Wonder why most of the board of the Housing Partners are rich, fat cat realtors or connected to them?

“The answer, my friend, is blowing in the wind.”

I can smell the shit all the way from Boulder to Providence, which is ethnically and ethically more diverse, though even more corrupt than your beloved City Of Boulder, lily white and don’t know what reality is, so they create their own, which doesn’t include the poor, disenfranchised and/or homeless. They will provide you a bed in the Boulder County jail, though, if you resist in any way.

Keep moving!!!

Anyone for a high-priced salad at Whole Foods, followed by a couple hours at Vic’s, on the computer, living in a virtual world, in the city of the rich and infamous, living in the Disneyland they call Boulder, Colorado?

Sure miss that town!!!

I could go for another “Boxer Rebellion,” see who must have to stand naked, even the Boulder City Council and City Government.
Seth Brigham/Providence nee Boulder

Convention time is an opportunity for seniors
The Democratic and Republican conventions are upon us and regardless of political party the next president must listen to the needs of older Americans. Seniors today are in true peril because of the severe dilution of our so-called “federally guaranteed” ERISA law protections.

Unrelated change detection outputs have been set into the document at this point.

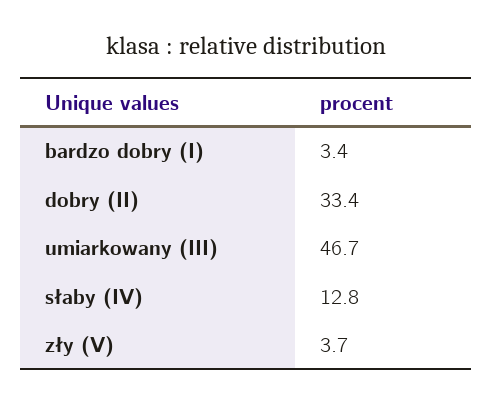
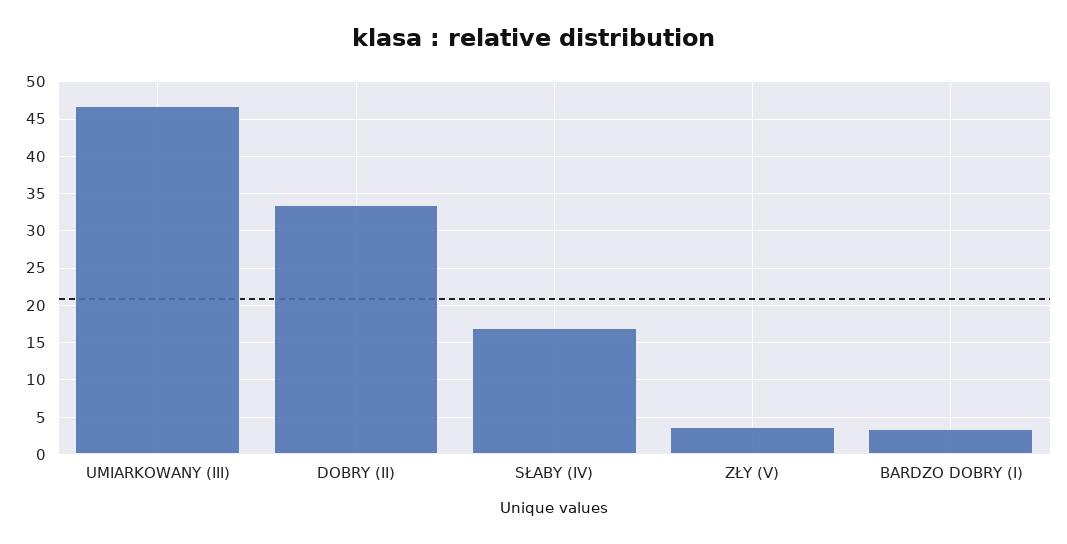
  {
    "bardzo dobry (I)": 3.4,
    "dobry (II)": 33.4,
    "umiarkowany (III)": 46.7,
-   "słaby (IV)": 12.8,
+   "słaby (IV)": 17,
    "zły (V)": 3.7
  }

The 1974 Employee Retirement Income Security Act (ERISA) was signed into law under President Gerald Ford to protect vulnerable older Americans and establish minimum standards and protections for pensioners. Now 42 years later, too many of our former employers, aided by the insurance industry and Wall Street, are subverting ERISA by dumping their retirees’ earned pensions, into unprotected group annuity contracts.

Unlike pensions, annuities are not protected against lawsuits and creditor and bankruptcy claims, nor by the Pension Benefit Guaranty Corporation, and are barely sheltered by 50 different insurance industry run state guaranty associations.

The next President and Congress have a moral obligation to uphold the intent of ERISA and protect the earned rights of older Americans against corporate tricks that devastate the foundation of our retirement security.

The non-profit ProtectSeniors.Org of which I am a part, is leading the fight for retirees’ but can only be successful with a chorus of many loud voices behind them. I urge my fellow retirees to join me and ProtectSeniors.Org in making our issues heard.

We must use our votes this election year to support only those who support the financial security of retirees.